■ **Work instruction**:
Among the records below, find the line that has "mi, UNFILTERED_CARDINALITY: 14835720"; from there, give the lines again exactly, and stop after the line that has "AdultBlack, Other assaults: 100 -> 172".

■ **Provided records**:
# # #
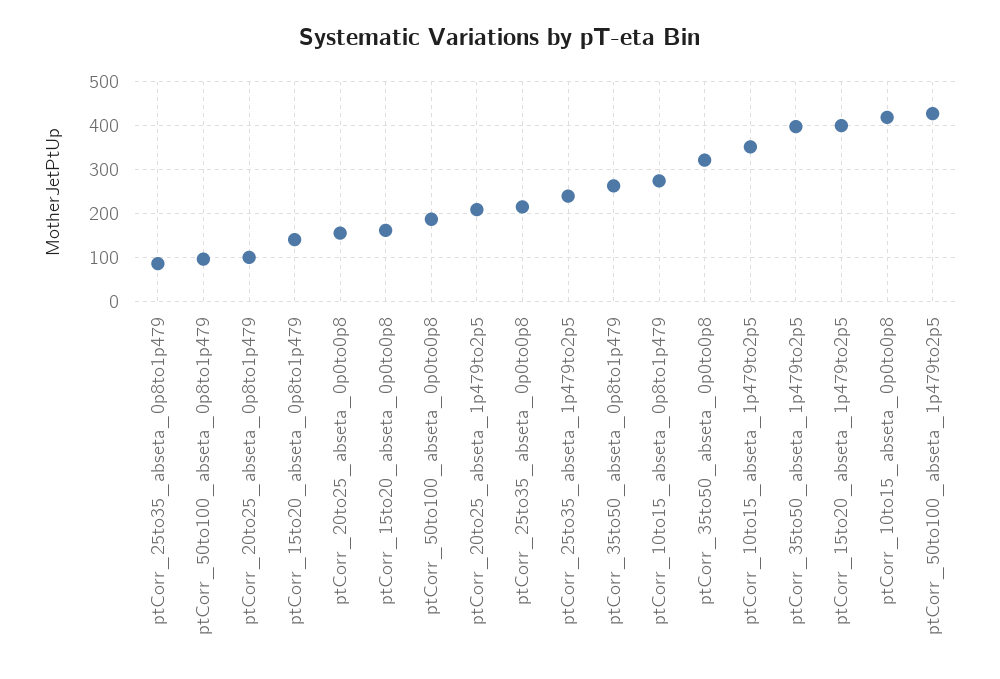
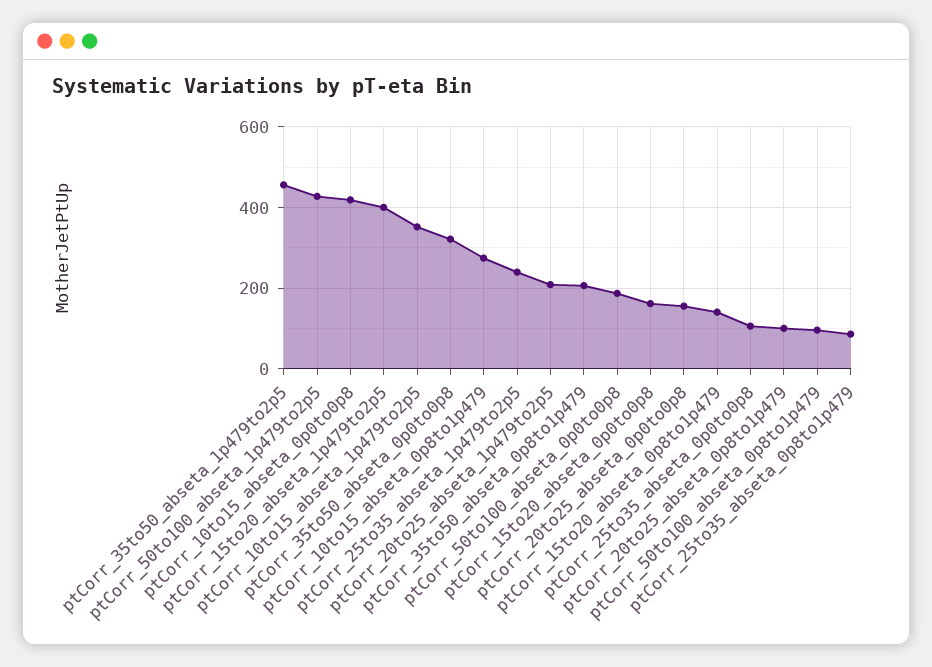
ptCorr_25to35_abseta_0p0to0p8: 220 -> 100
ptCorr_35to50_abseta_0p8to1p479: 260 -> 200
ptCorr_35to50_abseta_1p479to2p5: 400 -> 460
# # #
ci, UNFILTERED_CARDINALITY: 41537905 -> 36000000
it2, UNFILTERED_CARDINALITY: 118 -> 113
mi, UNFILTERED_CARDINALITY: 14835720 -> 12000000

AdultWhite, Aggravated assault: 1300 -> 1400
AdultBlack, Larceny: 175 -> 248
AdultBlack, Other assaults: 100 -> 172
# # #
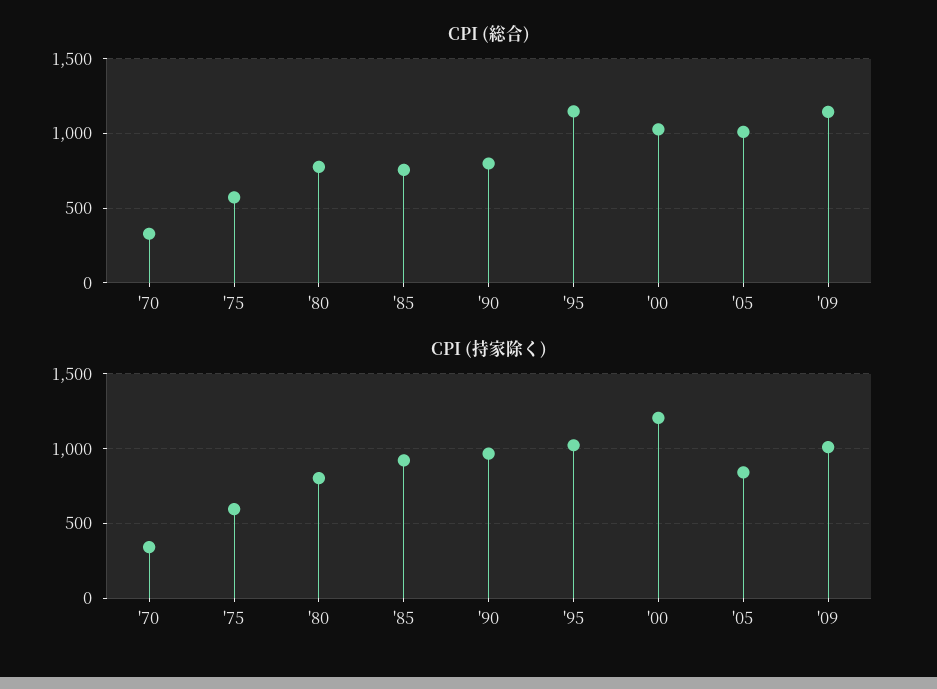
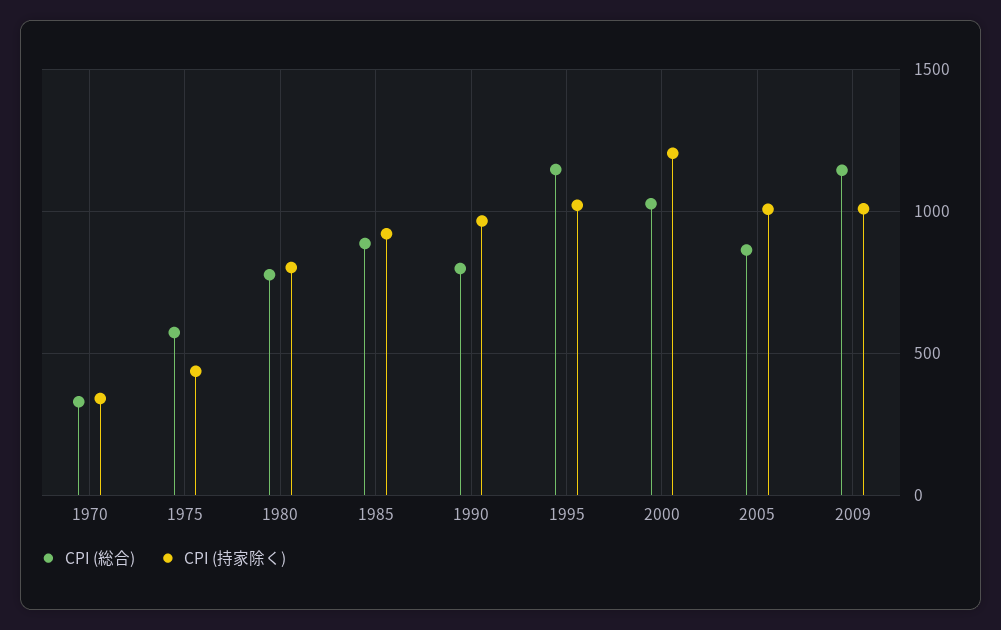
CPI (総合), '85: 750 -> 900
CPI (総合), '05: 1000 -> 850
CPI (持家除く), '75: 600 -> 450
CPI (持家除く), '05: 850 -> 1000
# # #
■ **Completed exercise**:
mi, UNFILTERED_CARDINALITY: 14835720 -> 12000000

AdultWhite, Aggravated assault: 1300 -> 1400
AdultBlack, Larceny: 175 -> 248
AdultBlack, Other assaults: 100 -> 172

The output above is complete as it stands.